To a casual observer it may look like a microscopic view of a bacterial infection run out of control, but Seoul City Hall is just the latest in a series of buildings that embrace organic shapes.
Towering over the existing Seoul City Hall which dates from 1926, the designs from iArc Architects appear to be perhaps like a glass wave about to crash on its historic stone clad brother. No matter what one tries to read into the design however, it is however based on the shape of eaves in traditional Korean houses and to enhance wind circulation.
With the curving front fašade and diamondesque glazing, this will serve as a dramatic backdrop to the staid twenties foreground with the angled walls and curves creating an axis-free interior, just as Koreans supposedly perceive their own country with its mixture of highlands and lowlands.
Within the building, internal space is organised so that council offices are at the back of it behind what the architects call a "vertical square" where the public can enjoy hanging terraces, with cultural facilities located at the top.
Perhaps the highlight to the building isn't architectural detail but rather one of the winning entries of a public art competition that solicited entries from no less than 63 artists.

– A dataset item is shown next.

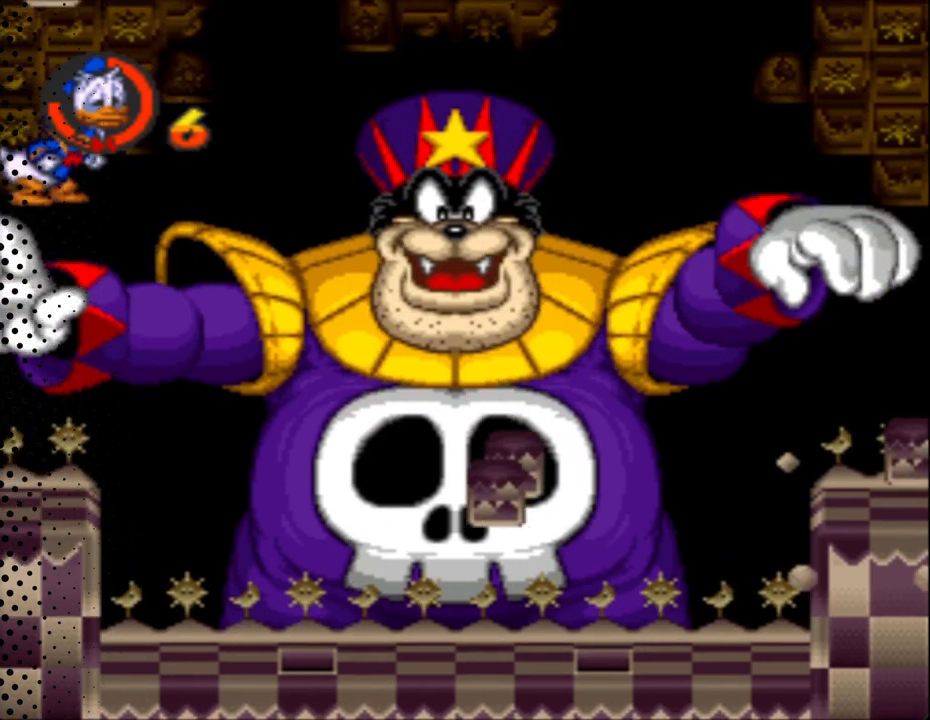
{"buttons": ["B", "Y", "DPAD_UP", "DPAD_LEFT"], "events": [[400, "DPAD_UP", "down"], [467, "DPAD_RIGHT", "up"], [500, "DPAD_LEFT", "down"]]}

Building on what will be one of the escalators for the building as its blank canvas, Jeonsucheon, a professor at the Korean National University of Arts has designed a 14 metre tall sculpture dubbed a meta-narrative. The intention of this is to bring water to life using FRP, aluminium and stainless steel as the materials. The sculpture spurts down from the ceiling, with steel supports looping around the escalators incorporating them into the appearance.
Seoul City Hall is currently approaching completion in the South Korean capital, and will open in May 2012.